The two men had known each other for ten years and while neither would admit to the other that their relationship was anything other than purely professional, they had weathered difficult times together in a dangerous vocation on the streets of a poor district.
Septimus wasn't sure to which of the gods he prayed, nor if they were even listening, they certainly hadn't answered his prays years ago as his family died around him of pox.
Unused Selection: The Killers
From the most dignified senator to the lowest laborer Romans as a whole despised the very idea of assassins. This was not due to pacifism because Roman culture was bellicose. A warrior people, Romans preferred a direct confrontation to skullduggery. However individual Romans often did stoop to employing hired killers to do their dirty work as long as the matter could be kept secret there would be no societal reprisal.
Roman assassins had existed since before the founding of the Republic, but an organized guild of assassins hadn't come into existence until after the First Servile War. In that struggle, the first of three wars triggered by slave uprisings, Rome was victorious, but survivors from amongst the rebellion founded a guild of assasins who slowly migrated from Sicily to Rome itself.
One hundred and fifty years later the philosophical decendants of those ancient slayers walked the streets of the capital city in comfortable anonymity - known now as the Brotherhood of the Blade.
Tonight three cells of the Brotherhood had been activated to eliminate multiple targets for a client of significant stature and wealth. Rapax, a rising star among the Brotherhood, had been chosen to lead the backup team to a more advanced cell who hid themselves among the water-boys upstairs.
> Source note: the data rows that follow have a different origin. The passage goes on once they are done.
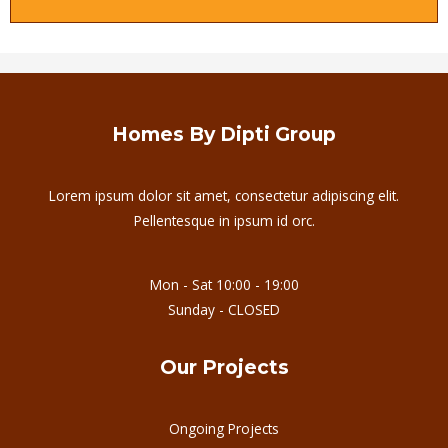
Homes By Dipti Group
Lorem ipsum dolor sit amet, consectetur adipiscing elit.
Pellentesque in ipsum id orc.
Mon - Sat 10:00 - 19:00
Sunday - CLOSED
Our Projects
Ongoing Projects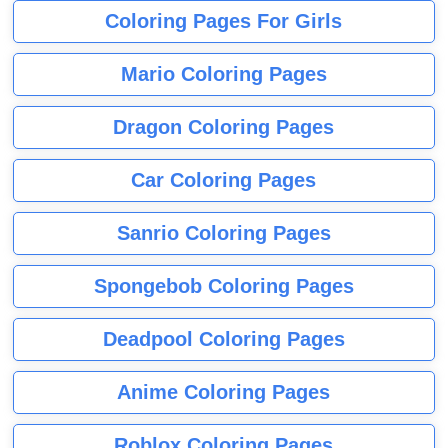
Coloring Pages For Girls
Mario Coloring Pages
Dragon Coloring Pages
Car Coloring Pages
Sanrio Coloring Pages
Spongebob Coloring Pages
Deadpool Coloring Pages
Anime Coloring Pages
Roblox Coloring Pages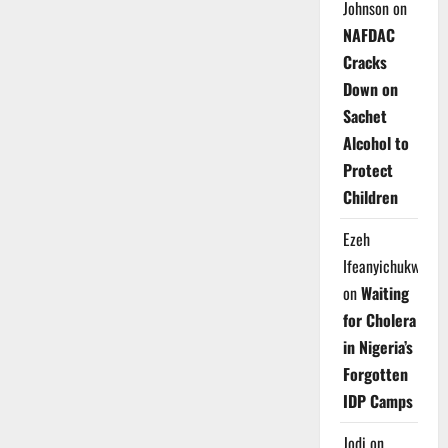
Johnson
on
NAFDAC
Cracks
Down on
Sachet
Alcohol to
Protect
Children
Ezeh
Ifeanyichukwu
on
Waiting
for Cholera
in Nigeria’s
Forgotten
IDP Camps
Jodi
on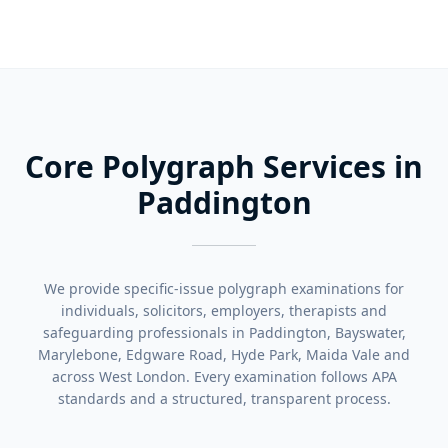
Core Polygraph Services in
Paddington
We provide specific-issue polygraph examinations for
individuals, solicitors, employers, therapists and
safeguarding professionals in Paddington, Bayswater,
Marylebone, Edgware Road, Hyde Park, Maida Vale and
across West London. Every examination follows APA
standards and a structured, transparent process.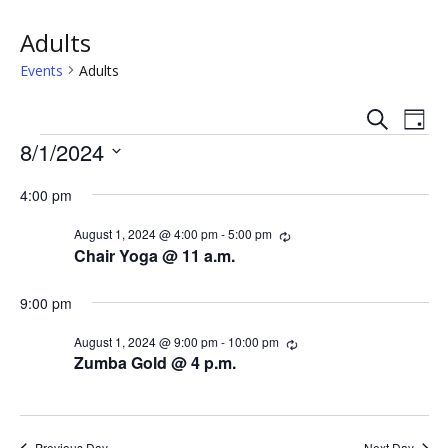
Adults
Events
Adults
S
E
E
D
e
Events
a
8/1/2024
v
a
v
y
r
S
e
c
4:00 pm
e
e
h
n
l
n
August 1, 2024 @ 4:00 pm
-
5:00 pm
R
e
t
e
Chair Yoga @ 11 a.m.
c
c
t
V
u
t
r
9:00 pm
s
i
d
r
i
a
August 1, 2024 @ 9:00 pm
-
10:00 pm
R
e
n
S
e
t
Zumba Gold @ 4 p.m.
g
c
w
e
e
u
.
r
s
r
a
i
Previous Day
Next Day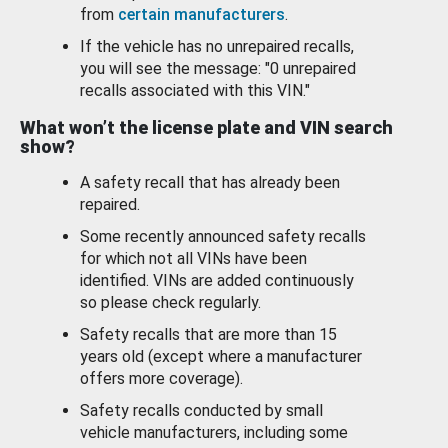
from
certain manufacturers
.
If the vehicle has no unrepaired recalls,
you will see the message: "0 unrepaired
recalls associated with this VIN."
What won’t the license plate and VIN search
show?
A safety recall that has already been
repaired.
Some recently announced safety recalls
for which not all VINs have been
identified. VINs are added continuously
so please check regularly.
Safety recalls that are more than 15
years old (except where a manufacturer
offers more coverage).
Safety recalls conducted by small
vehicle manufacturers, including some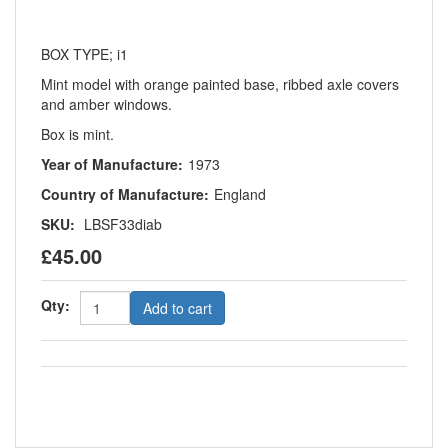
BOX TYPE; i1
Mint model with orange painted base, ribbed axle covers
and amber windows.
Box is mint.
Year of Manufacture:
1973
Country of Manufacture:
England
SKU:
LBSF33diab
£45.00
Qty:
Add to cart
While outside a third cell of largely inexperienced killers were about to prove themselves by penning in anyone trying to escape the building and driving off any potential allies of the targets within the Fortified Fornix.
Besides Rapax the team consisted of three other assassins.
Rapax role as leader of her team was highly unusual in the male dominated Roman world. But the Brotherhood was willing to bend the rules for such an exceptional killer. Rapax had been born among the lowest classes of Roman society, but having lost her parents to one of Rome's many plagues she had been taken in as an apprentice to a local abortionist. There the girl learned the best herbs to end a unwanted pregnancy or the dosage necessary to eliminate an abusive husband. Rapax's mentor was often sought out as an herbalist and poisoner and that knowledge she passed onto her young heir. Unfortunately no-one asked Rapax what she desired and when she was old enough to realize that she would become the local dealer of abortifacients and laxatives she hatched a plot to murder her benefactor.
An agent of the Brotherhood who often did business with the poisoner took note of the old woman's untimely passing and understanding the circumstances invited Rapax to join the guild. A decade later the Brotherhood stood to collect significant profit from the services of a highly trained agent and a prospective leader for the guild in a brand new century.